Advanced Mathematics for Engineers and Scientists/Finite Difference Method

Finite Difference MethodEdit

The finite difference method is a basic numeric method which is based on the approximation of a derivative as a difference quotient. We all know that, by definition:


u'(x) = \lim_{\Delta x \to 0}\frac{u(x + \Delta x) - u(x)}{\Delta x}

The basic idea is that if \Delta x is "small", then


u'(x) \approx \frac{u(x + \Delta x) - u(x)}{\Delta x}

Similarly,


u''(x) = \lim_{\Delta x \to 0}\frac{u(x + \Delta x) - 2 u(x) + u(x - \Delta x)}{\Delta x^2}

u''(x) \approx \frac{u(x + \Delta x) - 2 u(x) + u(x - \Delta x)}{\Delta x^2}

It's a step backwards from calculus. Instead of taking the limit and getting the exact rate of change, we approximate the derivative as a difference quotient.
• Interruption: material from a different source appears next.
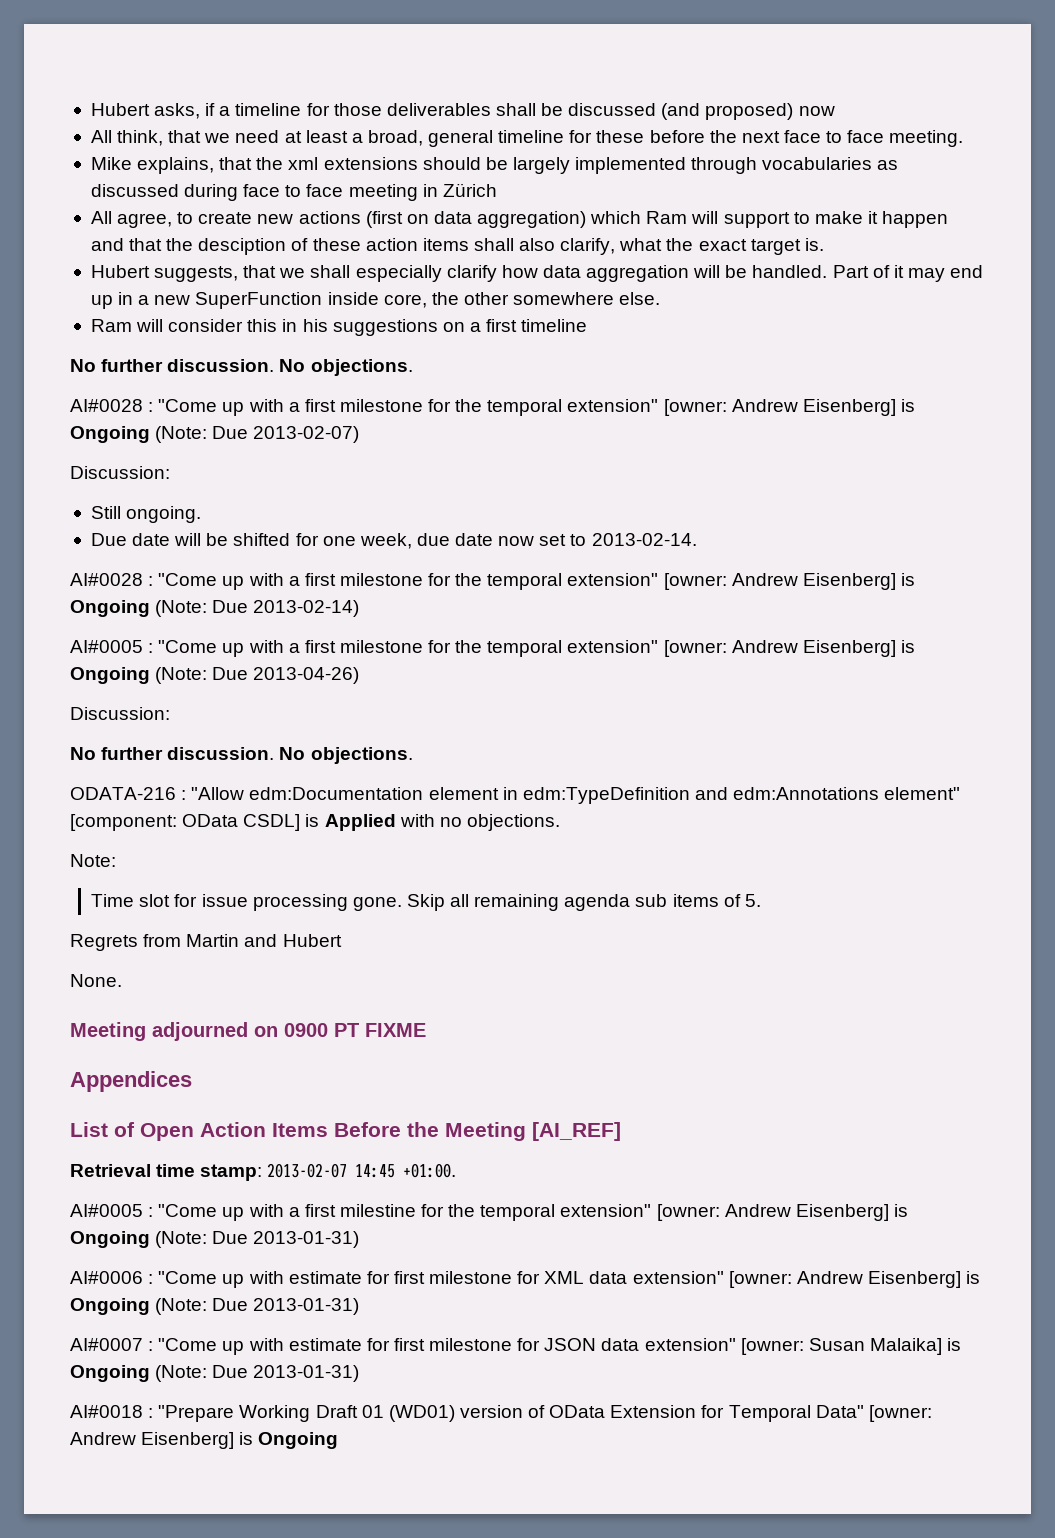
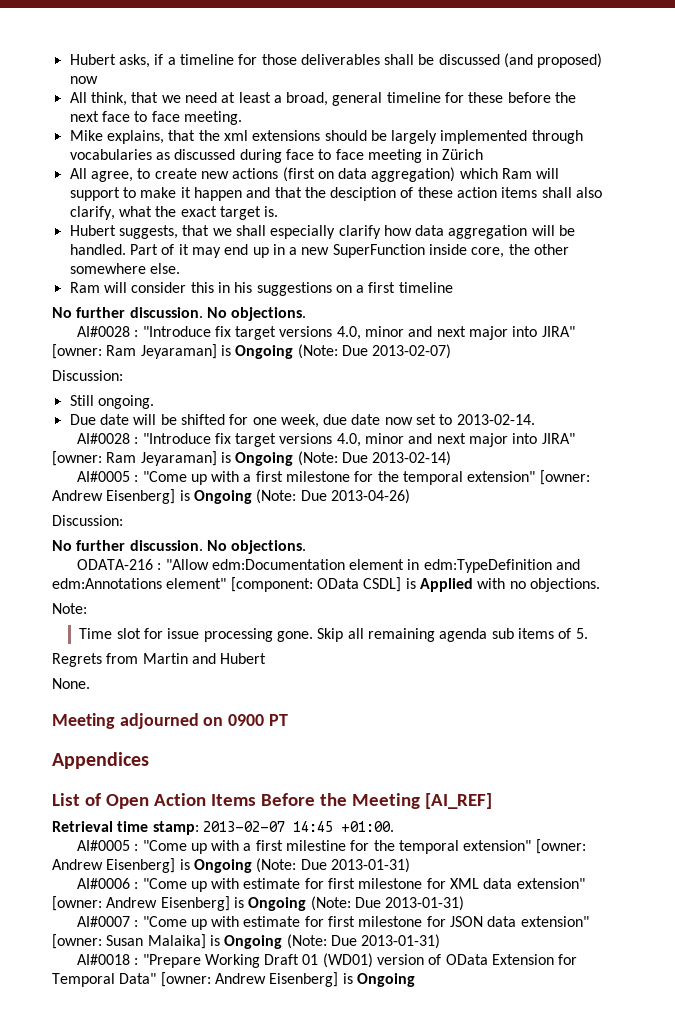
[158,399,896,416] "Come up with a first milestone for the temporal extension" [owner: Andrew Eisenberg] -> [142,326,575,340] [52,344,217,359] "Introduce fix target versions 4.0, minor and next major into JIRA" [owner: Ram Jeyaraman]
[158,573,896,590] "Come up with a first milestone for the temporal extension" [owner: Andrew Eisenberg] -> [142,433,575,447] [52,451,217,466] "Introduce fix target versions 4.0, minor and next major into JIRA" [owner: Ram Jeyaraman]
[365,1023,426,1037] FIXME -> (288, 720) none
Generally, the "difference" showing up in the difference quotient (ie, the quantity in the numeriator) is called a finite difference which is a discrete analog of the derivative and approximates the n^\text{th} derivative when divided by \Delta x^n.

Replacing all of the derivatives in a differential equation ditches differentiation and results in algebraic equations, which may be coupled depending on how the discretization is applied.

For example, the equation


\frac{\partial u}{\partial t} = \frac{\partial^2 u}{\partial x^2}

may be discretized into:


\frac{u(x, t + \Delta t) - u(x, t)}{\Delta t} = \frac{u(x + \Delta x, t) - 2 u(x, t) + u(x - \Delta x, t)}{\Delta x^2}

\Big\Downarrow

u(x, t + \Delta t) = u(x, t) + \frac{\Delta t}{\Delta x^2} (u(x + \Delta x, t) - 2 u(x, t) + u(x - \Delta x, t))

This discretization is nice because the "next" value (temporally) may be expressed in terms of "older" values at different positions.